▶ **EXERCISE GOAL**
Given the material below, output exactly the lines from the line with "index dip: (292, 248)" to the line with "ring mcp: (135, 156)", both ends included, and no other lines.

▶ **SUPPLIED INFORMATION**
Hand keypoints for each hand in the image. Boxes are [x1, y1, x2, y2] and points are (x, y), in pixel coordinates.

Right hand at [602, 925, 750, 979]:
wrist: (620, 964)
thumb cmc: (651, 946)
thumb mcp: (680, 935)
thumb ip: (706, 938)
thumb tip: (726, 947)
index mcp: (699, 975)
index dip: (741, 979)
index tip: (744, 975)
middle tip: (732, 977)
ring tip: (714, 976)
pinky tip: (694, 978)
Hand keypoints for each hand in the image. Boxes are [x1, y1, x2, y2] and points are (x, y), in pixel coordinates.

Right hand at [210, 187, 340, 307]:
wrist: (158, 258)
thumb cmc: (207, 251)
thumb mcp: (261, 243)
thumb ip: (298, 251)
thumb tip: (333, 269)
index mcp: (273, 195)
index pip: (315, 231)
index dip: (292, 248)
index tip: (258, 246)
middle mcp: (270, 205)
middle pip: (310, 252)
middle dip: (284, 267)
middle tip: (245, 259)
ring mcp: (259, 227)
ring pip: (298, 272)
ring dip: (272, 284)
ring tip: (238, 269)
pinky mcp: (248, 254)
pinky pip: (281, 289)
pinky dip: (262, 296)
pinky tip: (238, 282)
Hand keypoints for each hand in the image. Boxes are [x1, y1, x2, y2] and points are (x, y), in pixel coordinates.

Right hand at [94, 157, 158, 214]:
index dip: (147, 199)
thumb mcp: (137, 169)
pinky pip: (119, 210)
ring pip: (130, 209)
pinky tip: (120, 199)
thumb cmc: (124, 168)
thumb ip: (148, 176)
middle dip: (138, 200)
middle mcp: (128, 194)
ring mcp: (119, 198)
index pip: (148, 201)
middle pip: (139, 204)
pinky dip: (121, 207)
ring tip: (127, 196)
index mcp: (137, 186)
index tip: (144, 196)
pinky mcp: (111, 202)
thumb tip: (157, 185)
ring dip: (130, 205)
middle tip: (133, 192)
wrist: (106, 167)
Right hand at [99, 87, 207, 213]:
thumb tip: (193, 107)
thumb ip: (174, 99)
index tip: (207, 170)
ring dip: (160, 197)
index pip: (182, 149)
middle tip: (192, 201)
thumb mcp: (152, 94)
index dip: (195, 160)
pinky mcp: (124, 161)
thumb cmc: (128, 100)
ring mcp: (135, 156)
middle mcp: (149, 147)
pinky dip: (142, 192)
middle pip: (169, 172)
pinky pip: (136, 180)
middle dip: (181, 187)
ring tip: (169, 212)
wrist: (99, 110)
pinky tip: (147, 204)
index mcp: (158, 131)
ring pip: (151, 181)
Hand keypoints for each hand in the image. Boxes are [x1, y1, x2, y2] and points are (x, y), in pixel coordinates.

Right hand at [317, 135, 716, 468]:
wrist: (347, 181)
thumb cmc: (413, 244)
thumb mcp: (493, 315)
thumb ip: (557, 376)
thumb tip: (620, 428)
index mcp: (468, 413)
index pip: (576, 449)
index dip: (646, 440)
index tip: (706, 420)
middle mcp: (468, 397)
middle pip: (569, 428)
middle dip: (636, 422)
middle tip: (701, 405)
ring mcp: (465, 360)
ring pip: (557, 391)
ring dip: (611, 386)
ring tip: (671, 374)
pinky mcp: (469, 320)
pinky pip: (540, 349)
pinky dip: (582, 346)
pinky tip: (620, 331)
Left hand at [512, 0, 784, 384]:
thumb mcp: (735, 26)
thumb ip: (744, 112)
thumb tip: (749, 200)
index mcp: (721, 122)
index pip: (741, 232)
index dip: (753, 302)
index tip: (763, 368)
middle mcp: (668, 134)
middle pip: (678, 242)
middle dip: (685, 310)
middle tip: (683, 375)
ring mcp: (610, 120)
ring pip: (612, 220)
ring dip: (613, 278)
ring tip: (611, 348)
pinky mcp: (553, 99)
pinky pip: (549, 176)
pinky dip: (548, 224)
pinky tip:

▶ **ANSWER TO THE PROBLEM**
index dip: (292, 248)
index tip: (258, 246)
middle mcp: (270, 205)
middle pip: (310, 252)
middle dip: (284, 267)
middle tip: (245, 259)
ring mcp: (259, 227)
ring pip: (298, 272)
ring dip: (272, 284)
ring tip: (238, 269)
pinky mcp: (248, 254)
pinky pip: (281, 289)
pinky dip: (262, 296)
pinky tip: (238, 282)
Hand keypoints for each hand in the image. Boxes are [x1, y1, x2, y2] and points are (x, y), in pixel coordinates.

Right hand at [94, 157, 158, 214]:
index dip: (147, 199)
thumb mcp: (137, 169)
pinky pip: (119, 210)
ring pip: (130, 209)
pinky tip: (120, 199)
thumb cmc: (124, 168)
thumb ip: (148, 176)
middle dip: (138, 200)
middle mcp: (128, 194)
ring mcp: (119, 198)
index pip: (148, 201)
middle pip: (139, 204)
pinky dip: (121, 207)
ring tip: (127, 196)
index mcp: (137, 186)
index tip: (144, 196)
pinky mcp: (111, 202)
thumb tip: (157, 185)
ring dip: (130, 205)
middle tip: (133, 192)
wrist: (106, 167)
Right hand at [99, 87, 207, 213]:
thumb tip: (193, 107)
thumb ip: (174, 99)
index tip: (207, 170)
ring dip: (160, 197)
index pip: (182, 149)
middle tip: (192, 201)
thumb mcp: (152, 94)
index dip: (195, 160)
pinky mcp: (124, 161)
thumb cmc: (128, 100)
ring mcp: (135, 156)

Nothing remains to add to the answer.